I happened to be in the same club in Loveland, OH as Dick when he built the Tipo and the project came to life. I am quite certain of the following facts and dates.

Here is a brief history of the Tiporare:

- In 1977 Dick was flying a Curare built from the MAN plans. My dad and I joind his club in fall of '77 and met Dick and his son Guy. That was probably the hook that started me on my competition career.

- Dick Built two Curares from the Hobby Barn Quality Line kit for Brown in the fall for 1977 for Dave to use at the TOC that year. Which he did. (this was the last year TOC used pattern models).

- In 1978 Dick brought out a modified Curare that he had built over the winter (from wood) for him self. General concensus in the area was that the Curare was a fantastic flying model, but was generally ugly. Dick's model cleaned up the lines of the Curare and made it as considered by most to be prettier. He called it the Tiporare. Combined the word "Tipo" which was printed on the side of SuperTiger engines boxes (Type in italian) with "are" the last half of CurARE. The name was Dick's son Guy Hanson's idea.
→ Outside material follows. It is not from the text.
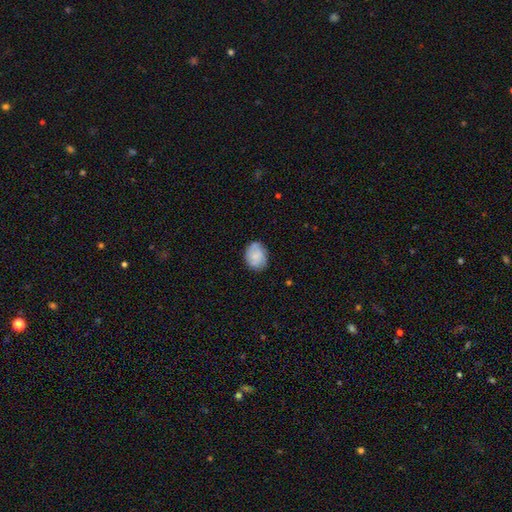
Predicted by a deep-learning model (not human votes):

- Dick's model was well received, so after the 1978 season, Bill Keller of WK Hobbies and Dick worked together to create a glass foam kit. Dick made a fuse plug with a few further refinements over the wood version he flew in '78 and that became the now classic Tiporare (or T720). At one point the name Antidote was briefly considered for the production model (antidote for the poison Curare), but in the end Tiporare was kept and the rest is history.

- In the 1979 season MANY Tiporares entered the contest trail being flown by Brown, Frackowiak and a ton of others. Dad and I also build one but lost it right before the NATS that year. I had many more Tipos to follow.

- Some years later, WK Hobbies sold to Great Planes and that is how they came to have the Tiporare and Illusion. This was pretty much after pattern had moved on to newer designs. When the Tipo was in its prime, it was a WK kit.